ComponentSource Ltd has added what it claims are the market’s first off-the-shelf component libraries dedicated to customer relationship management functions to its 2,000-strong online catalog of Microsoft COM-compatible software components. The new ComponentBanker and ComponentInsurer objects come from Belgian developer, Business Architects, and are now set to feature in a new Microsoft Financial Components Inventory which ComponentSource will co-launch with the Redmond, Washington-based company in January.

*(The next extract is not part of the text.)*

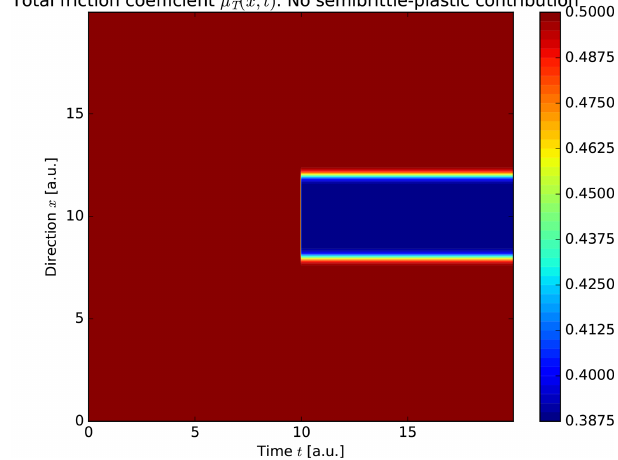
Figure 10. Total friction coefficient using no semibrittle–plastic contribution. That is γ(x) = 0, ∀ x ∈ [ 0 , 2 x half ] . The friction vari- ation exists only when the earthquake occurs ( t = 10a.u.) and at the earthquake rupture place ( (cid:49)τ ∈ [ 8 , 12 ] a.u. in this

Reading, UK-based ComponentSource claims the CRM market is ripe for exploitation by component authors, arguing that component based CRM development is substantially cheaper than buying packaged applications from the likes of Intentia or SAP, and certainly quicker and less expensive than developing a corporate CRM system from scratch in-house. In the case of the latest Business Architect components, developer licenses are $2,000 each, with run-time licenses likely to run to $45,000 per server, according to ComponentSource’s director of market development, Andrew King.

King claims there is now real momentum behind the market for the off-the-shelf Microsoft COM components, and notes that customers, particularly those from the banking and finance communities are becoming increasingly confident and sophisticated in their abilities to mix and match COM components from different authors. Today, he said, ComponentSource never has any face-to-face contact with something like 80% of our customers. Most sales are now done directly from the ComponentSource web site, where the new Business Architect software will be available from January.

Early last week, ComponentSource also announced its first set of Enterprise JavaBean (EJB) components, a set of 80 Beans sourced from Boston, Massachusetts-based The Theory Center, a company recently acquired by BEA Systems Inc for $100m (CI No 3,788). King said demand for EJB components is rising steadily and that, in the long-term, ComponentSource will work to offer customers as complete a choice of EJB components as it presently does for COM objects.

However, he added, as long as EJB components continue to require the provision of a an application server to sit between the EJBs and the operating system (unlike COM components which run directly against Windows NT), EJB growth may be constrained. It’s up to Sun to do something about that, King said.